You are viewing a plain text version of this content. The canonical link for it is here.
Posted to user@nutch.apache.org by Edward Quick <ed...@hotmail.com> on 2005/09/21 22:23:05 UTC
resuming intranet crawl
Hi,
I ran out of space whilst doing a crawl of our intranet (which has so far
it's taken 24 hours). Is there a way to pick up the crawl from where it left
off, or do I have to restart it?
Thanks,
Ed.
050921 151225 Processing document 52000
050921 151300 Finishing update
Exception in thread "main" java.io.IOException: No space left on device
at java.io.FileOutputStream.writeBytes(Native Method)
at java.io.FileOutputStream.write(FileOutputStream.java:260)
at
org.apache.nutch.fs.LocalFileSystem$LocalNFSFileOutputStream.write(LocalFileSystem.java:126)
at
org.apache.nutch.fs.NFSDataOutputStream$PositionCache.write(NFSDataOutputStream.java:36)
at
java.io.BufferedOutputStream.flushBuffer(BufferedOutputStream.java:66)
at java.io.BufferedOutputStream.write(BufferedOutputStream.java:110)
at java.io.DataOutputStream.write(DataOutputStream.java:85)
at
org.apache.nutch.io.SequenceFile$Writer.append(SequenceFile.java:154)
at
org.apache.nutch.io.SequenceFile$Sorter$MergeQueue.merge(SequenceFile.java:753)
at
org.apache.nutch.io.SequenceFile$Sorter$MergePass.run(SequenceFile.java:654)
at
org.apache.nutch.io.SequenceFile$Sorter.mergePass(SequenceFile.java:591)
at
org.apache.nutch.io.SequenceFile$Sorter.sort(SequenceFile.java:419)
at
org.apache.nutch.db.WebDBWriter$CloseProcessor.closeDown(WebDBWriter.java:535)
at org.apache.nutch.db.WebDBWriter.close(WebDBWriter.java:1544)
at
org.apache.nutch.tools.UpdateDatabaseTool.close(UpdateDatabaseTool.java:321)
at
org.apache.nutch.tools.UpdateDatabaseTool.main(UpdateDatabaseTool.java:371)
at org.apache.nutch.tools.CrawlTool.main(CrawlTool.java:141)

Supplied information:
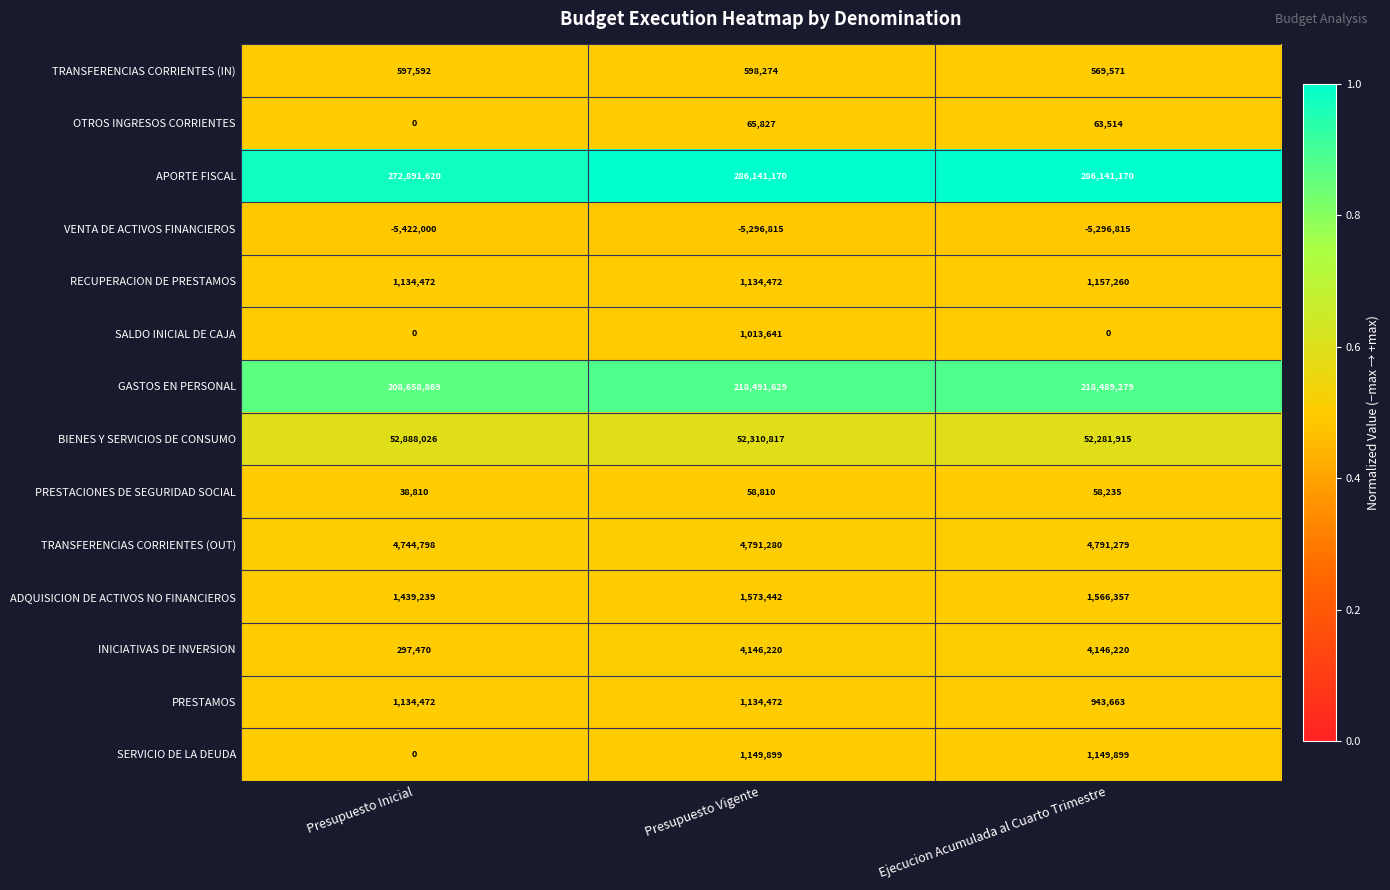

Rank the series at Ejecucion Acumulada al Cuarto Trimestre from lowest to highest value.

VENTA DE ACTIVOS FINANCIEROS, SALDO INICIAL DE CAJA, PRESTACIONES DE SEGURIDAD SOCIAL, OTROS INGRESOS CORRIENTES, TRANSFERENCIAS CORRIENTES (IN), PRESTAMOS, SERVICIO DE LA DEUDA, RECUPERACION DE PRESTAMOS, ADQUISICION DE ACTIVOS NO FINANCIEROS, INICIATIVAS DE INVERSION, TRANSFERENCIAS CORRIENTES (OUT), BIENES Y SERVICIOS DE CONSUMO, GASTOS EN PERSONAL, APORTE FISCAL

Task details:
Please give the message of the IOException reported in the mailing-list post about resuming an intranet crawl.

Final answer:
No space left on device